Cassidy and colleagues argue two things: firstly, that there ought to be more (careful) research into the feasibility and safety of preventative efforts like magma drilling, as well as other techniques like cleaning the atmosphere of sulphur emissions. This could be done in the same way that researchers are tentatively exploring climate geoengineering: not bullish or reckless, but exploratory, with proper governance.
And second, that we need to explore the ethical quandaries such interventions would raise. For example, volcano geoengineering could involve deciding potential winners and losers. Even now with basic measures like building barriers to redirect lava flows, you can be faced with trolley-problem-esque quandaries like whether to send the lava to destroy one person's home to save five others. The seawater cooling at Heimaey in Iceland in 1973 posed such problems. Cooling it in one place to save the harbour led to pressure build-up elsewhere.
Legal ramifications could also arise: if interventionist authorities accidentally destroyed a building for the greater good, what compensation would they, or should they, pay out?

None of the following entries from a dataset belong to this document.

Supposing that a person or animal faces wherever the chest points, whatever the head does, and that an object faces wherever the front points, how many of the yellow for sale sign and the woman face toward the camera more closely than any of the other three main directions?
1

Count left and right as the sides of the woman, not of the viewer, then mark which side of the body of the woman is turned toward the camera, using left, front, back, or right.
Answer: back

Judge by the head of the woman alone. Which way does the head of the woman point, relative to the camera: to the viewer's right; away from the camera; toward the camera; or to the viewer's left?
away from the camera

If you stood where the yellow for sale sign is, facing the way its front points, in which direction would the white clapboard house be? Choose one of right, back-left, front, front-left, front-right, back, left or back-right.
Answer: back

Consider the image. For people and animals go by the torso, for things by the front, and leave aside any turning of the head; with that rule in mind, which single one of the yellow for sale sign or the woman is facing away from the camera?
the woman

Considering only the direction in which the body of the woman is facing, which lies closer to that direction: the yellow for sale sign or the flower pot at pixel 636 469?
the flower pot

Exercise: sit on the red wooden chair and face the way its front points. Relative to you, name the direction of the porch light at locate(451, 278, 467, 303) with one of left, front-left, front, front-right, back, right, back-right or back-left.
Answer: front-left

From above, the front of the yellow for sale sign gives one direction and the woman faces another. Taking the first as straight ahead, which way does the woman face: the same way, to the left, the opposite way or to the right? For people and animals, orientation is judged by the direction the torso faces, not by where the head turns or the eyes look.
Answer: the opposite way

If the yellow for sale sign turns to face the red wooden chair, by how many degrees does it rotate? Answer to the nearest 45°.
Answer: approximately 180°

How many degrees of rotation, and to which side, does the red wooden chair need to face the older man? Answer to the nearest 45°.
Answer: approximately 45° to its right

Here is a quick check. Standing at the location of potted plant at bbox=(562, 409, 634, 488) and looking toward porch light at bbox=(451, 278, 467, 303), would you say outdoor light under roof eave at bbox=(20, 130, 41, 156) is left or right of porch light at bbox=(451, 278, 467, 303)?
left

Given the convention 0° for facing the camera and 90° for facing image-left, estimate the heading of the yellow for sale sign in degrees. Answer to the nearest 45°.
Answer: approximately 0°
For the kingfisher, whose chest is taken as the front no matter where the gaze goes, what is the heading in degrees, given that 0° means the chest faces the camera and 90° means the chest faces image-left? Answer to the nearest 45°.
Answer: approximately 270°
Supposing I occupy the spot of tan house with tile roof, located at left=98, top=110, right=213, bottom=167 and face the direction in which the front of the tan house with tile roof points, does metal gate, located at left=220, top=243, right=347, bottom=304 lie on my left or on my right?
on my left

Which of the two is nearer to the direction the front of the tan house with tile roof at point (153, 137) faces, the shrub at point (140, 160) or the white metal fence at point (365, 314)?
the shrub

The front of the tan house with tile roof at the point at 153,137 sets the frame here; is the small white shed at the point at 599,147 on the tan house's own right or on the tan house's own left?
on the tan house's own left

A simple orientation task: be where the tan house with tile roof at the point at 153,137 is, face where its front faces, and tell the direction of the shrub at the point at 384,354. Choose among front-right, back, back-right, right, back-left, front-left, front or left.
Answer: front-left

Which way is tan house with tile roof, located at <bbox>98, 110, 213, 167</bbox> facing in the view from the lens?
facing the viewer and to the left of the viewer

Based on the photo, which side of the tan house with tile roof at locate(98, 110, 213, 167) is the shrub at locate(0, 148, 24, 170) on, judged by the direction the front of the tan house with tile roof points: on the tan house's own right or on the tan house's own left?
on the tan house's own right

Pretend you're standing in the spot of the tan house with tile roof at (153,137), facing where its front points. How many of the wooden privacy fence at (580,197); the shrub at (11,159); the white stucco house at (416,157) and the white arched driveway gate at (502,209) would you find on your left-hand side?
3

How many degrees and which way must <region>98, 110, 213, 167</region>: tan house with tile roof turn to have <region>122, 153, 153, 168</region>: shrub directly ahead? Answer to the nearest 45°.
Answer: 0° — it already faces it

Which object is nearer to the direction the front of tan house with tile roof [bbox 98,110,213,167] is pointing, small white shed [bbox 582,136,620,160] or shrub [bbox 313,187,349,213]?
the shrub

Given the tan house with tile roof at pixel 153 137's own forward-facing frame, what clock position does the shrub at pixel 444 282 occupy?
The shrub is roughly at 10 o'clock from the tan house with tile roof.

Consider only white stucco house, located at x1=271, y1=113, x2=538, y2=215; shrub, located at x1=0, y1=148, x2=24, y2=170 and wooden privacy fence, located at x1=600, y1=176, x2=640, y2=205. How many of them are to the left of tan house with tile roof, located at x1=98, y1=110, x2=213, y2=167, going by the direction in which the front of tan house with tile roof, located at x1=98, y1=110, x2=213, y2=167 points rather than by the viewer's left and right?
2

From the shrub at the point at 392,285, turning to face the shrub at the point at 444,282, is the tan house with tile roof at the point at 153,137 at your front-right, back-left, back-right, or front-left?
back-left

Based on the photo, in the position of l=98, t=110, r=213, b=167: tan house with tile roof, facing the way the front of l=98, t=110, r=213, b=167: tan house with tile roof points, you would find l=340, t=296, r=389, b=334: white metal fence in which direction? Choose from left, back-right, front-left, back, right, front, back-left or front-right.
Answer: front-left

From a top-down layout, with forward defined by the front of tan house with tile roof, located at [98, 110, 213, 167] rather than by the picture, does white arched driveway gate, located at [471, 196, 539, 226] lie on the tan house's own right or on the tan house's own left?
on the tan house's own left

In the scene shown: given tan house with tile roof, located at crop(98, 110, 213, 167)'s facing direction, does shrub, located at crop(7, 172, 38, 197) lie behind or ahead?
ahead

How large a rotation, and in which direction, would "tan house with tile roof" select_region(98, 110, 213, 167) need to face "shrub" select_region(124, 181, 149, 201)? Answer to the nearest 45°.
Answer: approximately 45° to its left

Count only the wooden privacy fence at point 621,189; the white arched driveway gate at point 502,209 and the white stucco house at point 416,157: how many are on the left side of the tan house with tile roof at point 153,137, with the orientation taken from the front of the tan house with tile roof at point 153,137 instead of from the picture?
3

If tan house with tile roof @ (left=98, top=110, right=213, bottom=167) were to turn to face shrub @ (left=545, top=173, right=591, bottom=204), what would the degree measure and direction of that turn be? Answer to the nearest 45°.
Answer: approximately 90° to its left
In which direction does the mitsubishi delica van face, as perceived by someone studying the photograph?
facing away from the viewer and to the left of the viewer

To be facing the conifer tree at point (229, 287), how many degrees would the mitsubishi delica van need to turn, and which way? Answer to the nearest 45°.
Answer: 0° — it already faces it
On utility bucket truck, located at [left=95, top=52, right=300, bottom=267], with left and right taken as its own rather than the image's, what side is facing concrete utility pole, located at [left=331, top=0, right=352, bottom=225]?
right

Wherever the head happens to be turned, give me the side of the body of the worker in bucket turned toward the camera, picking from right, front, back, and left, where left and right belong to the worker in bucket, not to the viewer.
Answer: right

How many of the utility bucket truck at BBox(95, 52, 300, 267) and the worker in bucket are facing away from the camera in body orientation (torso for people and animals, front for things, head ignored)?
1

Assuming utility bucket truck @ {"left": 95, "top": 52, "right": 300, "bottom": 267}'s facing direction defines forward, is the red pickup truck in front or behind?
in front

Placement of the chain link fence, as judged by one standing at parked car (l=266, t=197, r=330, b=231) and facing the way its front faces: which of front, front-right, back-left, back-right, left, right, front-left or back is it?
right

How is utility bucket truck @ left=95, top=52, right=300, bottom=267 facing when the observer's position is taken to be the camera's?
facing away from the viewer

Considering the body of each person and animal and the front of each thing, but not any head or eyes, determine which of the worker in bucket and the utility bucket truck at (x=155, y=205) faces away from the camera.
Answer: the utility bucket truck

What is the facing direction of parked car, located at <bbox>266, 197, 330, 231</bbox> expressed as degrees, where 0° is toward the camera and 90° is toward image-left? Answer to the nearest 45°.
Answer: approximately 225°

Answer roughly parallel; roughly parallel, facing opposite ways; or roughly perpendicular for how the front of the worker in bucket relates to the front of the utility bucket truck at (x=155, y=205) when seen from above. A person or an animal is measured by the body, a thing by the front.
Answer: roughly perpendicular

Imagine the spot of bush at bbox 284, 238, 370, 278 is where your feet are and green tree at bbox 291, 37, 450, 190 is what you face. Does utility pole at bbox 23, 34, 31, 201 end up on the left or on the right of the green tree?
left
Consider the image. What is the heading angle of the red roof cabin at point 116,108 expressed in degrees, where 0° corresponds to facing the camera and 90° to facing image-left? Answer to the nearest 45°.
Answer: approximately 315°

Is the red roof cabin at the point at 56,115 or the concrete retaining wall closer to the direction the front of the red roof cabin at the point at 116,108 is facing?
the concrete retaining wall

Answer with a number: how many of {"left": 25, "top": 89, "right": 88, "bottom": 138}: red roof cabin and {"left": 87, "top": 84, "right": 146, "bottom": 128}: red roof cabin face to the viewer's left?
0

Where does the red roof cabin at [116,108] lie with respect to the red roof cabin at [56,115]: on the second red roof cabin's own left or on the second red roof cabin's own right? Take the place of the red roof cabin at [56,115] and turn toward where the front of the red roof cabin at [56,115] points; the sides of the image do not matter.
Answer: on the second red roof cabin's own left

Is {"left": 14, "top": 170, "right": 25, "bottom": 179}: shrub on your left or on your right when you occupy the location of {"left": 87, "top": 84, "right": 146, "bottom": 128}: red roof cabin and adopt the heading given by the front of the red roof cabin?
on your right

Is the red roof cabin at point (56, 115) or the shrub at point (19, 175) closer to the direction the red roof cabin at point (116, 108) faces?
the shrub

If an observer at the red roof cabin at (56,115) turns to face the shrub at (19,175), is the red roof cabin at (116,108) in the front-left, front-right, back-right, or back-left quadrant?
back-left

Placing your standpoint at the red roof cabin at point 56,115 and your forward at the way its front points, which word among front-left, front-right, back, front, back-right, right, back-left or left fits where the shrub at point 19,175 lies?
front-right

What if they were falsely blamed for an eruption? Following the Italian earthquake in L'Aquila, six geologists were convicted of manslaughter. After they failed to predict the magnitude of the quake, the authorities blamed them for giving false reassurance (they were later exonerated).
Now imagine the ethical dilemmas on a global scale: would it be OK to put a local population of a few hundred, or even thousand, at risk of a geoengineering mistake if it could potentially prevent an international catastrophe affecting millions? What if there were cultural sensitivities to consider? Some volcanoes have religious importance for those living nearby, for example, which may discourage geoengineering.
These are age-old philosophical questions of ethics: when should you apply a deontological perspective (such as "it's always wrong to meddle with nature, and risk causing harm") vs a more consequentialist calculation ("do what leads to the most good"). There are no clear answers, but as Cassidy and colleagues point out, at present many volcanologists have embraced the first option without much debate.
The response to the disaster at Lake Nyos in Cameroon in the 1980s shows that, in some cases, volcano geoengineering can be done safely, and it can indeed save lives. And what made that example so striking was that it wasn't done with some futuristic sci-fi technology, meddling with nature – the gas, at first, was drained with a garden hose. Not all geoengineering would be so simple, of course, but in the face of looming eruptions perhaps it's time to weigh up the options.